Excited by her new commission - she sees East Anglian wool churches as contemporary versions of London's "gherkin" - Jackson, a prizewinning member of the national drawing society the Society of Graphic Fine Art (sgfa.org.uk), embarked on a six-month "drawathon", steeping herself in the church's art and history.

Seen in the rood screen and wall paintings of the church, egg tempera has a noble lineage. Leonardo, Michelangelo, and Botticelli cut their teeth in it; Cennino d'Andrea Cennini's 15th-century manual The Craftsman's Handbook is still in print; and the glorious Wilton Diptych (c.1395-99) in the National Gallery is a high point of British medieval art.

Tempera painting is a complex and lengthy process involving carefully sourced oak; multiple layers of gesso made from whiting and rabbit-skin glue; and "bole": fine red Armenian clay mixed with rabbit-skin glue as a base for gilding.

Paint is freshly made each day using mineral pigments from all over the world, including lapis lazuli; ground with distilled water, and mixed with egg yolk. Egg-white is, apparently, best avoided, as it rapidly goes mouldy!

In The Harling Christ, Jesus stands in joyous resurrection pose, arms outstretched in support of his soon-to-be-commissioned apostles, while St Peter and St Paul look up attentively. The basket in the painting refers to "frails": simple rush baskets used by workmen to carry tools, and depicted throughout the church on tombs and monuments such as that of Sir Robert Harling and his wife, Anne.

The lamb is the symbol of East Harling, and recalls the Lamb Market held there from medieval times - source of the wealth Anne Harling used to embellish the church in the 15th century. Finally, the squirrel is the emblem of the Lovell family, whose coat of arms shows three red squirrels, and one of whose members, Anne, wife of Francis, is the subject of Hans Holbein's painting Lady with a Squirrel and a Starling.

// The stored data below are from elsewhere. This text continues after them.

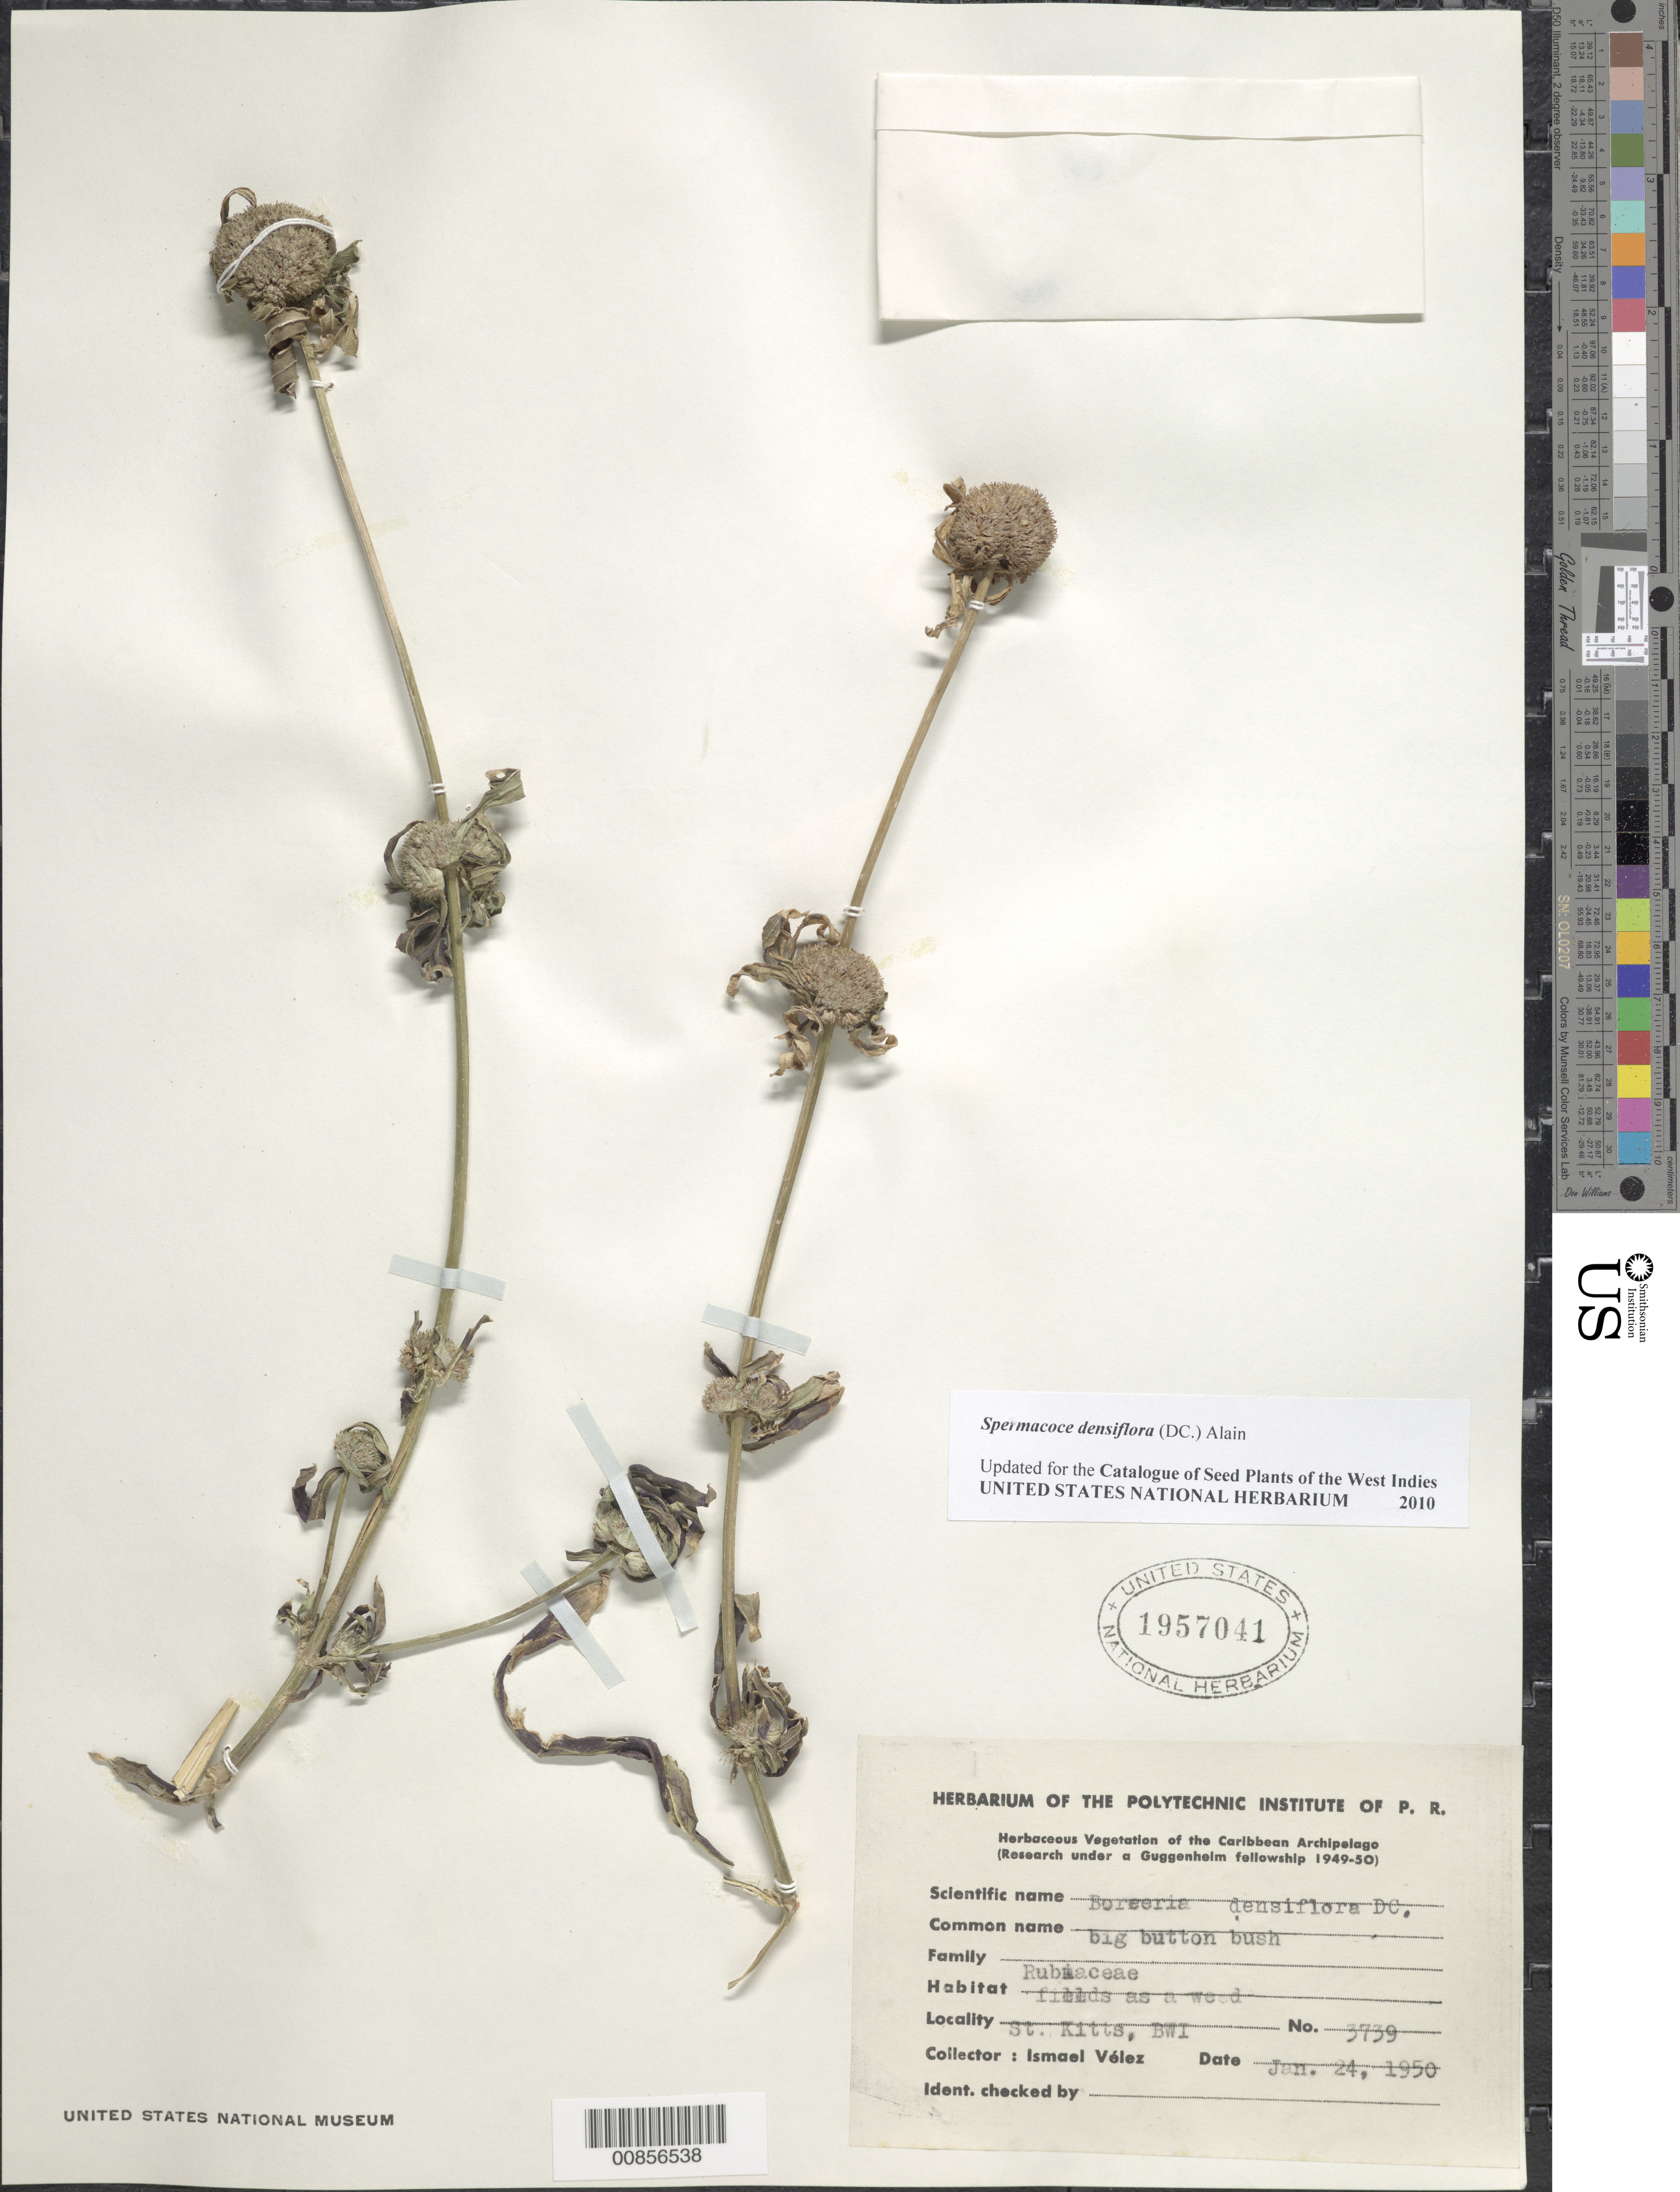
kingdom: Plantae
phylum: Tracheophyta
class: Magnoliopsida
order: Gentianales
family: Rubiaceae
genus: Spermacoce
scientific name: Spermacoce densiflora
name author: (DC.) Alain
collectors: I. Vélez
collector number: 3739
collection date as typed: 24 Jan 1950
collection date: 1950-01-24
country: St. Christopher-Nevis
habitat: Fields, as a weed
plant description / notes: Common name: Big button bush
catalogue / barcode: US 1957041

According to the Rector, the Revd Sarah Oakland, the reception of the painting has been "really interesting", attracting comments such as "Wondrous"; "It does have a presence"; "Draws you in like an icon". Perhaps the greatest accolade is from the Bishop of Norwich, the Rt Revd Graham James, who dedicated it in April, and who now uses it as an aid to prayer.